В бытовой комнате для нас была поставлена широкая деревянная койка, на ней - наволока (чехол) для матраца из сена, то же - для подушки, одеяло. Большего мы и не желали, так как лучшее могли видеть только во сне. Правда, наш рабочий день стал несколько длиннее, но это не было по принуждению или напоминанию со стороны хозяина мастерских - иногда было просто как-то неудобно ничего не делать, если сам швед подолгу задерживался, работая на токарном станке.
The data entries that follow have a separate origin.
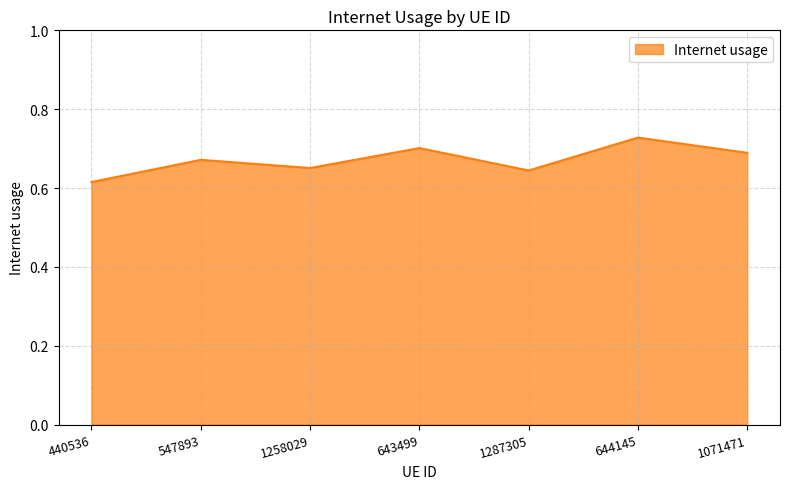

What position from the left is 1071471?

7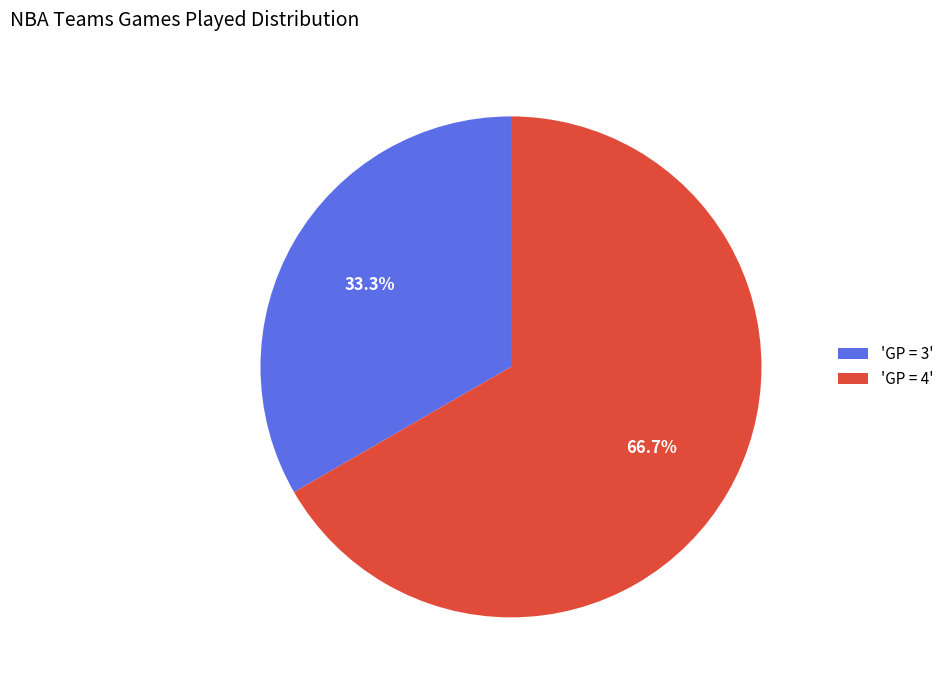

Rank the categories by value from lowest to highest.

'GP = 3', 'GP = 4'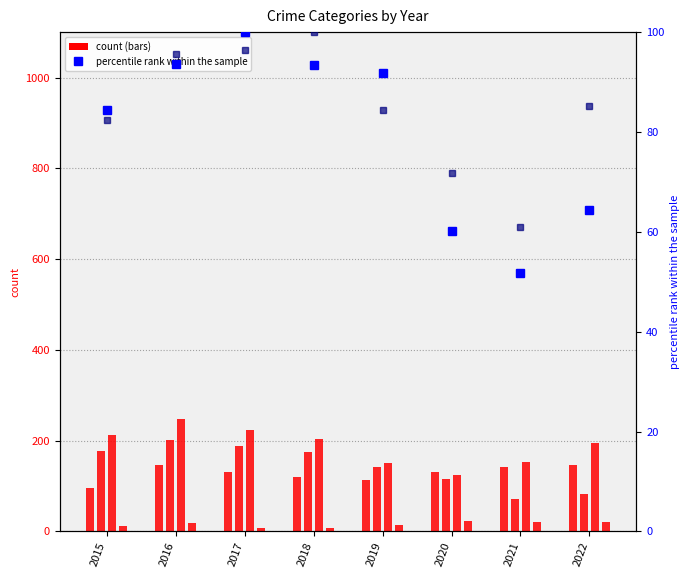

What is the value of the Aggravated Assault bar at the 3rd from the left?

131.0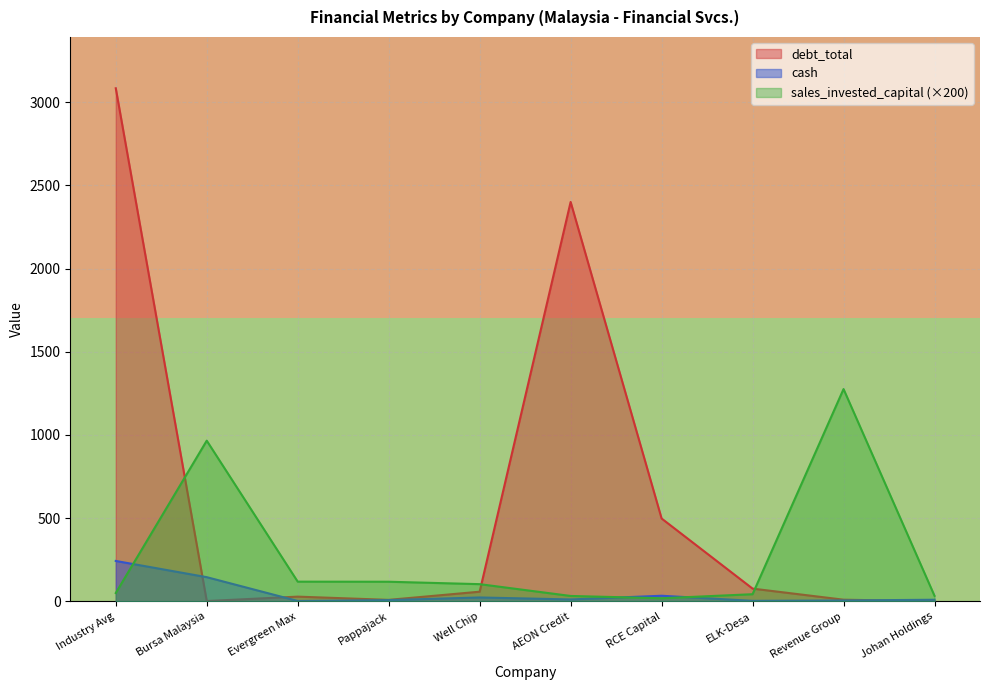

What is the highest value of the cash series?

243.0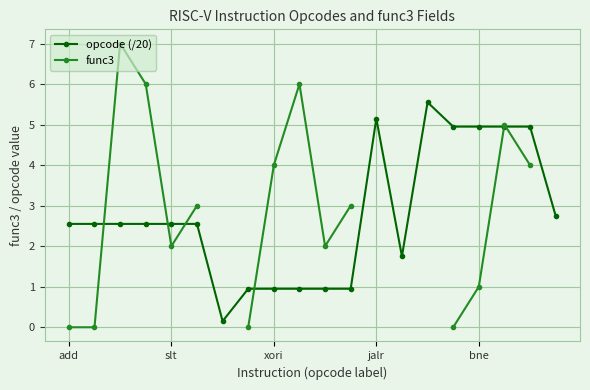

Is this an area chart (filled region under the line)?

No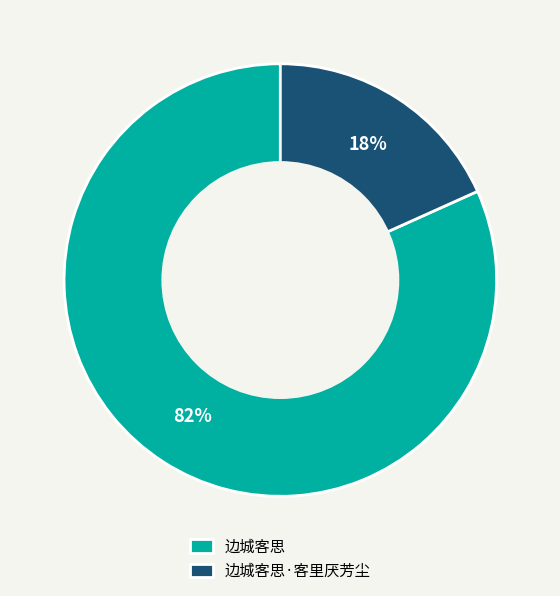

Which has a higher value, 边城客思 or 边城客思·客里厌芳尘?

边城客思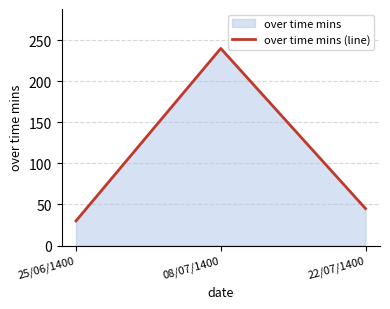

Where does the data first go above 45?

08/07/1400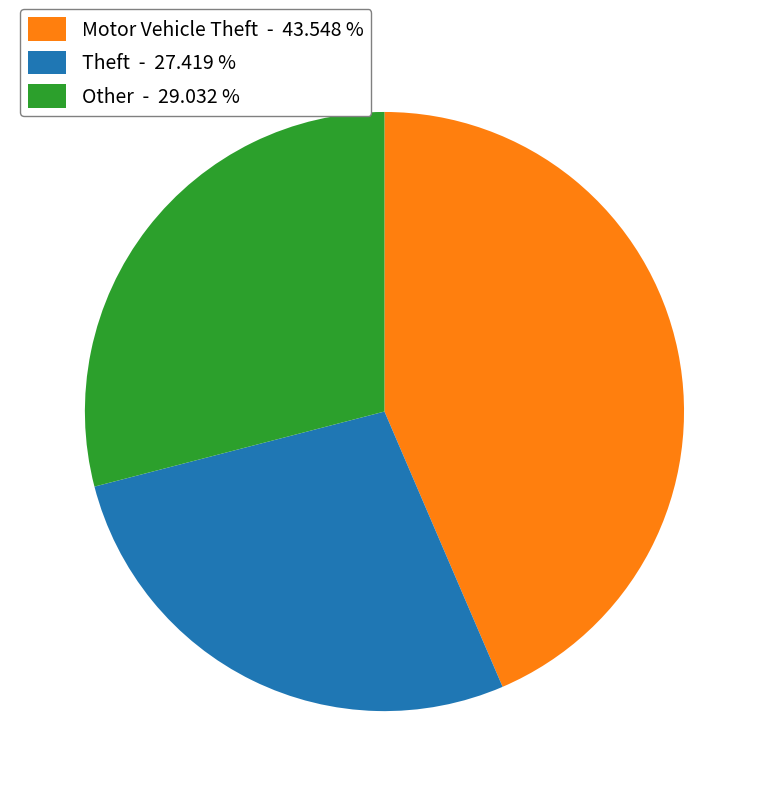

Rank the categories by value from highest to lowest.

Motor Vehicle Theft - 43.548 %, Other - 29.032 %, Theft - 27.419 %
Когда же он уходил домой, то ни на какие запоры нас не закрывал.
Мы догадывались, что в улучшении нашего положения существенно помогла Анна-Лиса. Сама она, конечно, ни словом не обмолвилась об этом, но была просветленно рада, что нам стало удобнее и легче. Она не могла знать, что в моих затаенных планах созревало решение любыми путями бежать из Финляндии в Швецию, в страну морских разбойников, где не знают войны более двухсот лет, с тех самых пор, когда армия их короля Карла Двенадцатого была разбита под Полтавой. И совершить такой марш я должен был, не дожидаясь окончания войны. Денно и нощно думал об этом: кажется, всего ничего - семьдесят километров Ботнического залива отделяют берега Швеции от Финляндии, но это не для меня. Другой вариант - по суше, вдоль берега вплоть до пограничного Торнио, где граница проходит по реке. Но здесь, по этому пути, если верить карте, набирается строго по прямой не менее четырехсот километров - не шутка.